White revelou à CNN que, se o Bayesian se desmontasse, “teoricamente deveria tornar-se mais estável”. “Mas a história pode ser diferente se estivermos no meio de uma tempestade violenta com ventos incrivelmente fortes que nos prendem à água”, acrescentou. E foi o caso.

Quem ia a bordo

O nome de Mike Lynch salta à vista. O empresario britânico, conhecido por muitos como o “Bill Gates da Grã-Bretanha”, criou a maior empresa de software do país, a Autonomy, granjeando a admiração de grande parte do setor depois de ter conseguido vender o seu projeto por quase 10 milhões de euros em 2011.

Apenas um ano depois surgiu um escândalo financeiro, o que obrigou o magnata a passar os últimos anos a tentar limpar a imagem e nome, sendo que foi recentemente absolvido dos crimes de que era acusado.

Com Mike estava a bordo a sua filha, Hannah, de 18 anos. A mulher e mãe das vítimas, Angela Bacares, foi uma das 15 pessoas resgatadas com vida poucas horas depois do naufrágio.

Uma sorte que não tiveram Jonathan e Judy Bloomer, presidente da Morgan Stanley International e mulher, respetivamente. O homem foi uma das testemunhas fundamentais para ajudar a ilibar Mike Lynch.

Por encontrar estão também os corpos de Christopher e Neda Morvillo, um sócio da sociedade de advogados Clifford Chance, de Nova Iorque, e a respetiva mulher. Ele fazia parte da defesa que ajudou Mike Lynch a ser absolvido.
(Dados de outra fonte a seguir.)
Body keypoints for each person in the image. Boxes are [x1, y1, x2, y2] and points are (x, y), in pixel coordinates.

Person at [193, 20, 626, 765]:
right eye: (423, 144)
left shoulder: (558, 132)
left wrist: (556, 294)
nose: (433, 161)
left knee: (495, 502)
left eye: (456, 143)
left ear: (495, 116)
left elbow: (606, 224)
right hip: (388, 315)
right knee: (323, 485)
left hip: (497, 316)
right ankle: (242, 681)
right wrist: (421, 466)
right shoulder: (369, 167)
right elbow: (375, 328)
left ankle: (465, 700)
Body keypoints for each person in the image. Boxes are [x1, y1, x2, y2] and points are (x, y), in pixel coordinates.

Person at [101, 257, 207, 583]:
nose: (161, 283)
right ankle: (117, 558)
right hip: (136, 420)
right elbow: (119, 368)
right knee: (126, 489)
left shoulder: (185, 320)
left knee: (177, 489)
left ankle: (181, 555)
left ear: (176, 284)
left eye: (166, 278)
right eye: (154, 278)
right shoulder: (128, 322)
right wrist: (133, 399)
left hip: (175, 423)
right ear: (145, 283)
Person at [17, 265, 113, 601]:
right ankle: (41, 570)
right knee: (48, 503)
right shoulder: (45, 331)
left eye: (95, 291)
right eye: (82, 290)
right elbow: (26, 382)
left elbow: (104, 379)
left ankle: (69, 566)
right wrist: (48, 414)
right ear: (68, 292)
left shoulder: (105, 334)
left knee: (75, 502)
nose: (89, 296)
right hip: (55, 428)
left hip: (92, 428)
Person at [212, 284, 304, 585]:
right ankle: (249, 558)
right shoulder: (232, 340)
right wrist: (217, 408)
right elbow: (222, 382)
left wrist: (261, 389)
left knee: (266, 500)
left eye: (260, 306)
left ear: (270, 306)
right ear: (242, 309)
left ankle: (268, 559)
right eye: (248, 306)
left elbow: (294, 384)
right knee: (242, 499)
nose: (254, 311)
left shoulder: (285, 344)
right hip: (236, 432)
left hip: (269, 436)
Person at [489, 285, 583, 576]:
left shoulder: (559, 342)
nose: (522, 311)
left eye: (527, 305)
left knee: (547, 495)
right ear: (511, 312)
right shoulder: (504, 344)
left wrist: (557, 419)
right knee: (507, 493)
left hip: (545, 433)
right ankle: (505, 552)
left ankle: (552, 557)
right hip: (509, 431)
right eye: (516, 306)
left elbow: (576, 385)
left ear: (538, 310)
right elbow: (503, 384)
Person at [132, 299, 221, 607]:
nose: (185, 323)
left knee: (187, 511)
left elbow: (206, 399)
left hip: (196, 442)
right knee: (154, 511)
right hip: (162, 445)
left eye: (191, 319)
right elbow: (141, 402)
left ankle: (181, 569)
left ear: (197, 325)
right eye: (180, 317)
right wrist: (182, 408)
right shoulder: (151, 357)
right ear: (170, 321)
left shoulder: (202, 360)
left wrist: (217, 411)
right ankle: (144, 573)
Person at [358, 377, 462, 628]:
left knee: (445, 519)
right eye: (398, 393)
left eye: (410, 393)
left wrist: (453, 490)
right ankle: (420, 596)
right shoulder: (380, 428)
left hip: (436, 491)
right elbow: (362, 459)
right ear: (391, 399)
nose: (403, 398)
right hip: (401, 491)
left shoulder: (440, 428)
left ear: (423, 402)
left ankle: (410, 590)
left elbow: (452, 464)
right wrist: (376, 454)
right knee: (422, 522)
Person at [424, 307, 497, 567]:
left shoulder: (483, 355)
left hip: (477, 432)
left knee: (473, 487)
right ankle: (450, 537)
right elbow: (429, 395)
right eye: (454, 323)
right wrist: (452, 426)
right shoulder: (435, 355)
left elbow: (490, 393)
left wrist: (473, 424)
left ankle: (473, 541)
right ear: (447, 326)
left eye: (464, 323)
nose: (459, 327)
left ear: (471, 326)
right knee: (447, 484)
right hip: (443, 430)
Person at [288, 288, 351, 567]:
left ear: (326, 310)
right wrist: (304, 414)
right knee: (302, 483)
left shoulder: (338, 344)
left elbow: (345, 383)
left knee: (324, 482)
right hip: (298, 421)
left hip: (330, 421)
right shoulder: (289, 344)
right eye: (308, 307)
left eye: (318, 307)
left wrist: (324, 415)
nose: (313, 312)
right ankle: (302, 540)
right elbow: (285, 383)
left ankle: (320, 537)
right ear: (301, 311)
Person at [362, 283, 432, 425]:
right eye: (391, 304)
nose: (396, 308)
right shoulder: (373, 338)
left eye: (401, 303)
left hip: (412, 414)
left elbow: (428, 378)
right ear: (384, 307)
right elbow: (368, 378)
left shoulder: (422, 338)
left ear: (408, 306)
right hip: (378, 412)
O super-iate Bayesian é um dos mais imponentes da sua classe (CNN)

Uma tromba de água

Fortes tempestades na Sicília provocaram chuvas torrenciais no final de domingo. As primeiras informações sugerem que uma pequena tromba de água, que se desenvolveu sobre a zona na segunda-feira de manhã, poderá ter estado na origem do naufrágio do iate.

As trombas de água - um dos vários tipos de tornados - são colunas giratórias de ar que se formam sobre a água ou se deslocam da terra para a água. São frequentemente acompanhadas por ventos fortes, mar alto, granizo e relâmpagos perigosos. Embora sejam mais comuns nos oceanos tropicais, podem formar-se em quase todo o lado.

As trombas de água dependem de águas quentes para ganhar energia e o Mar Mediterrâneo tem estado muito quente, atingindo uma média diária recorde de 28,9 graus Celsius na semana passada, de acordo com dados preliminares de investigadores do Instituto de Ciências Marinhas em Espanha.

As temperaturas locais têm sido ainda mais elevadas, com as águas em redor da Sicília a atingirem quase 30 graus Celsius, quase três graus acima do normal, confirmou à CNN o climatologista italiano Luca Mercalli.

“Os oceanos mais quentes têm mais energia e mais humidade para transferir para a atmosfera, os combustíveis mais importantes para as tempestades”, explicou Mercalli.